I too, get swept up in the glamour of it all. Just like Gossip girl, I see these people’s lives of unimaginable wealth, with anything they desire at their fingertips, and I’m envious. Going to the finest schools, dressing in the finest clothes, mowing down bitches in the Rolls Royce, just another day at the office for these East Eggers/Upper East Siders. It’s a different world from my townhouse living, student debt having, surviving on credit cards before I got a job life. The last time I was in New York I was walking down the street to the Met and a toddler hopped out of his mom’s Porsche SUV and slammed the door into a nearby tree. After inspecting the damage, mom didn’t bat an eye. Which can either be a sign of poor parenting or they just have that much money that a new door or hell, even a new Porsche is like chump change. It’s hard to believe that some people actually live like that.

That’s Gatsby and Daisy’s world, whether or not Nick wants a part of it. I think that Fitzgerald does a great job of capturing the shallowness of the characters. Especially Gatsby, who because he throws lavish parties and lives in a gaudy mansion (in West Egg, gross) believes he can just waltz back into Daisy’s life and get her to leave Tom? Yes, Tom is an asshat, I won’t fight you there, but what the hell dude? Move on! It’s been like, a million years, and if she wouldn’t wait for you because you were poor then she sounds like a bit of a cunt, no? If it were me I would want her to stay with Tom while I kept throwing those parties and married someone else even hotter just so she could see what she was missing. Duh. That’s the only logical way to fight those snotty kids from the east side of Louisville.

I got similarly upset at Pip when we had to read Great Expectations but for very different reasons. What is my beef with classic literature? I don’t know but I have a feeling I’ll be reading more of it and ranting to you all. Since all that shit is free on the Kindle. Boom.

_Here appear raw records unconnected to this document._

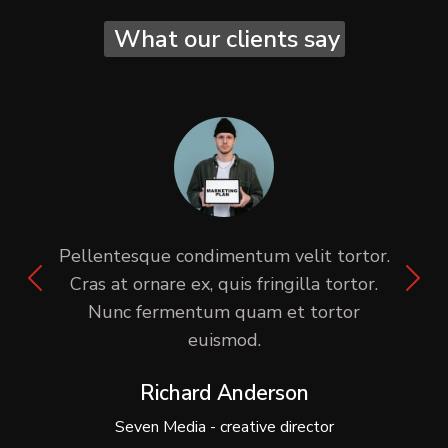
What our clients say
Pellentesque condimentum velit tortor.
Cras at ornare ex, quis fringilla tortor.
Nunc fermentum quam et tortor
euismod.
Richard Anderson
Seven Media - creative director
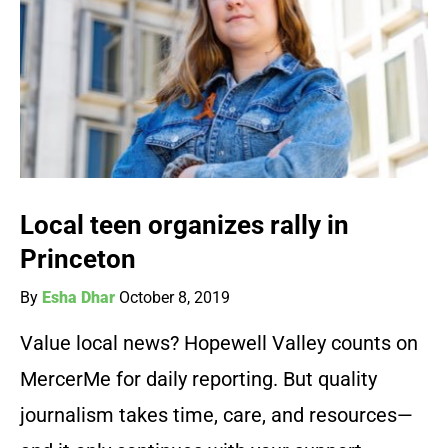
Local teen organizes rally in
Princeton
By
Esha Dhar
October 8, 2019
Value local news? Hopewell Valley counts on
MercerMe for daily reporting. But quality
journalism takes time, care, and resources—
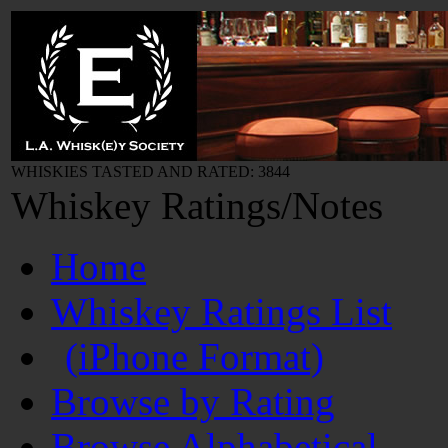
WHISKIES TASTED AND RATED: 3844
Whiskey Ratings/Notes
Home
Whiskey Ratings List
(iPhone Format)
Browse by Rating
Browse Alphabetical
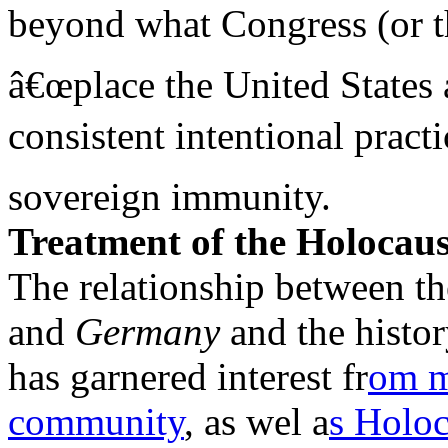
beyond what Congress (or th
â€œplace the United States 
consistent intentional pract
sovereign immunity.
Treatment of the Holocaus
The relationship between th
and
Germany
and the histo
has garnered interest fr
om 
community
, as wel a
s Holoc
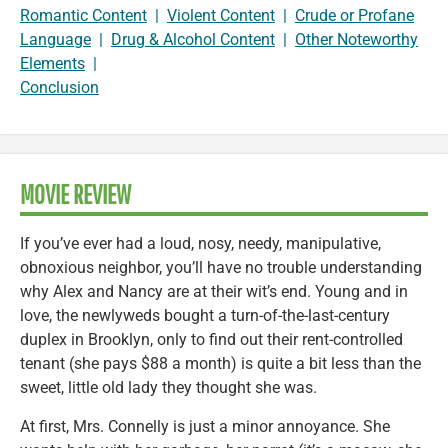
Romantic Content
|
Violent Content
|
Crude or Profane
Language
|
Drug & Alcohol Content
|
Other Noteworthy
Elements
|
Conclusion
MOVIE REVIEW
If you’ve ever had a loud, nosy, needy, manipulative,
obnoxious neighbor, you’ll have no trouble understanding
why Alex and Nancy are at their wit’s end. Young and in
love, the newlyweds bought a turn-of-the-last-century
duplex in Brooklyn, only to find out their rent-controlled
tenant (she pays $88 a month) is quite a bit less than the
sweet, little old lady they thought she was.
At first, Mrs. Connelly is just a minor annoyance. She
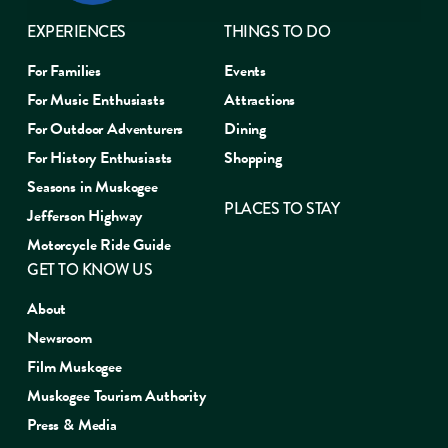
EXPERIENCES
THINGS TO DO
For Families
Events
For Music Enthusiasts
Attractions
For Outdoor Adventurers
Dining
For History Enthusiasts
Shopping
Seasons in Muskogee
PLACES TO STAY
Jefferson Highway
Motorcycle Ride Guide
GET TO KNOW US
About
Newsroom
Film Muskogee
Muskogee Tourism Authority
Press & Media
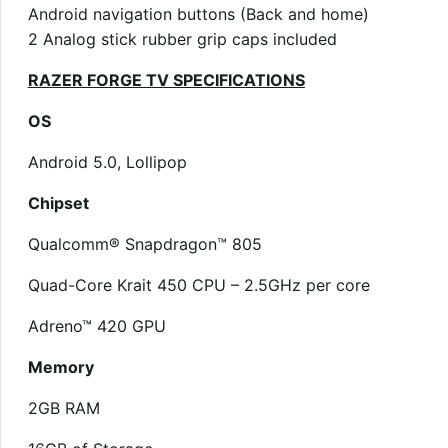
Android navigation buttons (Back and home)
2 Analog stick rubber grip caps included
RAZER FORGE TV SPECIFICATIONS
OS
Android 5.0, Lollipop
Chipset
Qualcomm® Snapdragon™ 805
Quad-Core Krait 450 CPU – 2.5GHz per core
Adreno™ 420 GPU
Memory
2GB RAM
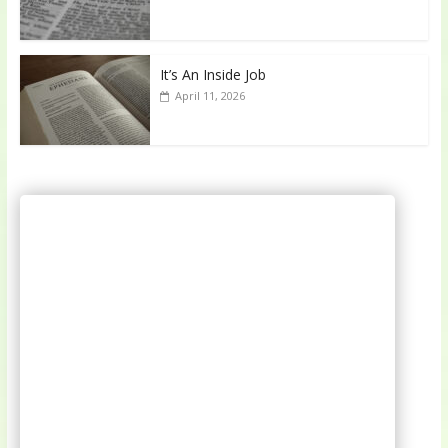
It’s An Inside Job
April 11, 2026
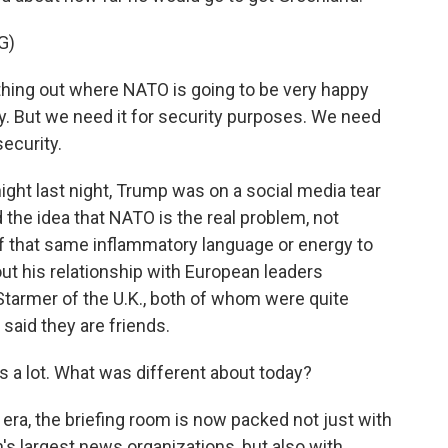
G)
thing out where NATO is going to be very happy
y. But we need it for security purposes. We need
security.
ight last night, Trump was on a social media tear
the idea that NATO is the real problem, not
of that same inflammatory language or energy to
ut his relationship with European leaders
tarmer of the U.K., both of whom were quite
 said they are friends.
 a lot. What was different about today?
ra, the briefing room is now packed not just with
's largest news organizations, but also with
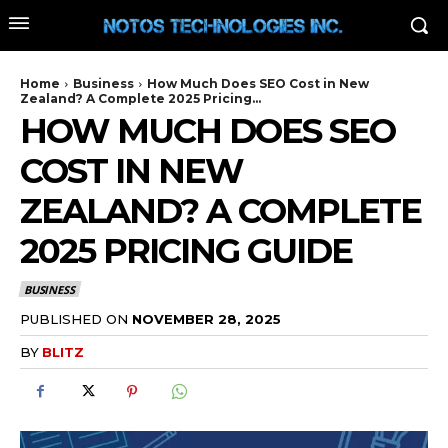
Home
Business
How Much Does SEO Cost in New
Zealand? A Complete 2025 Pricing...
HOW MUCH DOES SEO
COST IN NEW
ZEALAND? A COMPLETE
2025 PRICING GUIDE
BUSINESS
PUBLISHED ON
NOVEMBER 28, 2025
BY
BLITZ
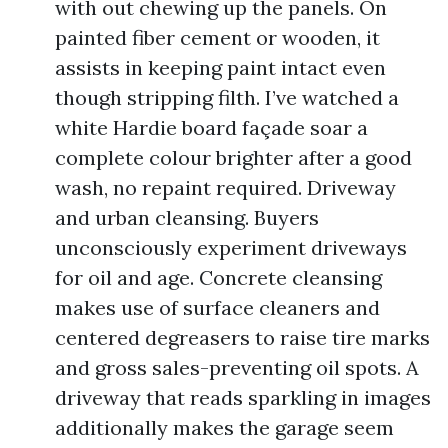
with out chewing up the panels. On
painted fiber cement or wooden, it
assists in keeping paint intact even
though stripping filth. I’ve watched a
white Hardie board façade soar a
complete colour brighter after a good
wash, no repaint required. Driveway
and urban cleansing. Buyers
unconsciously experiment driveways
for oil and age. Concrete cleansing
makes use of surface cleaners and
centered degreasers to raise tire marks
and gross sales-preventing oil spots. A
driveway that reads sparkling in images
additionally makes the garage seem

2 thoughts on “Kash’s #CBR5 Review #17: The Great Gatsby by F. Scott Fitzgerald

  1. I’m so glad that you didn’t like Nick. I always pictured Nick as Sam Waterston, and while I love Jack McCoy, I just couldn’t like Nick, and I always felt like there was something wrong with me. Nick complains about how Daisy and Tom ruin people’s lives and then just leave town; I think sometimes he was just as complicit. Great review.